Task: Would you print all of the entries exactly, please, but without their pictures?
** Data for processing follows **
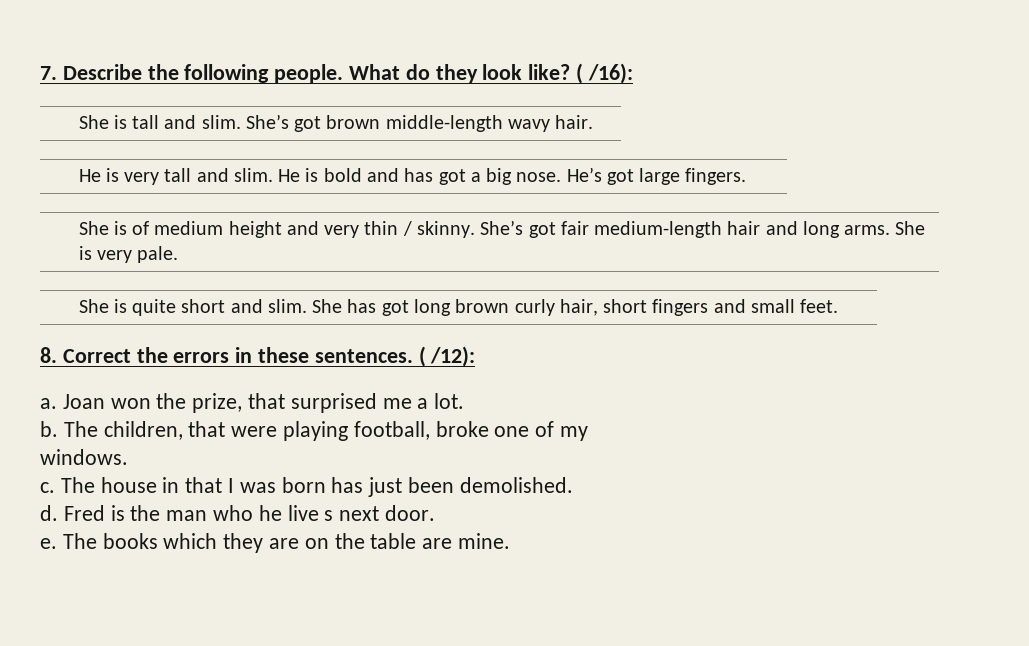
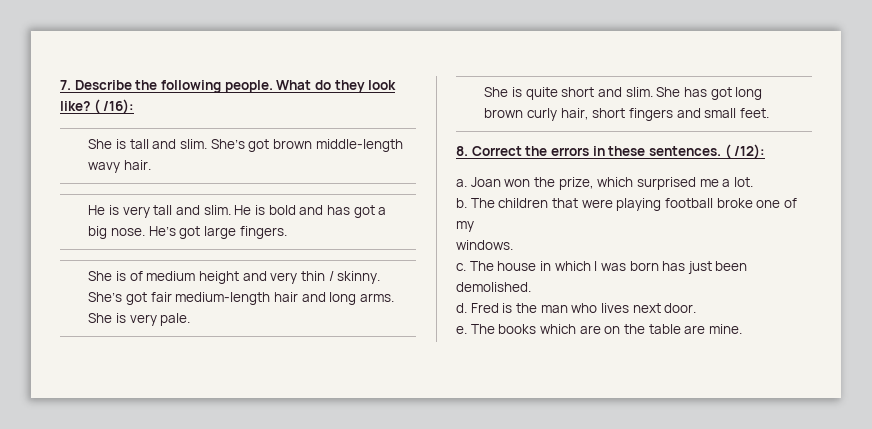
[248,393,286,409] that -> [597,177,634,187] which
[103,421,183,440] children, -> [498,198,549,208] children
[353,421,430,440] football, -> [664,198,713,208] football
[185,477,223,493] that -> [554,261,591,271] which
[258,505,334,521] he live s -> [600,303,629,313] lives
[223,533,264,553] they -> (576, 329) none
** End of Data for processing **
Answer box:
[248,393,286,409] that -> [597,177,634,187] which
[103,421,183,440] children, -> [498,198,549,208] children
[353,421,430,440] football, -> [664,198,713,208] football
[185,477,223,493] that -> [554,261,591,271] which
[258,505,334,521] he live s -> [600,303,629,313] lives
[223,533,264,553] they -> (576, 329) none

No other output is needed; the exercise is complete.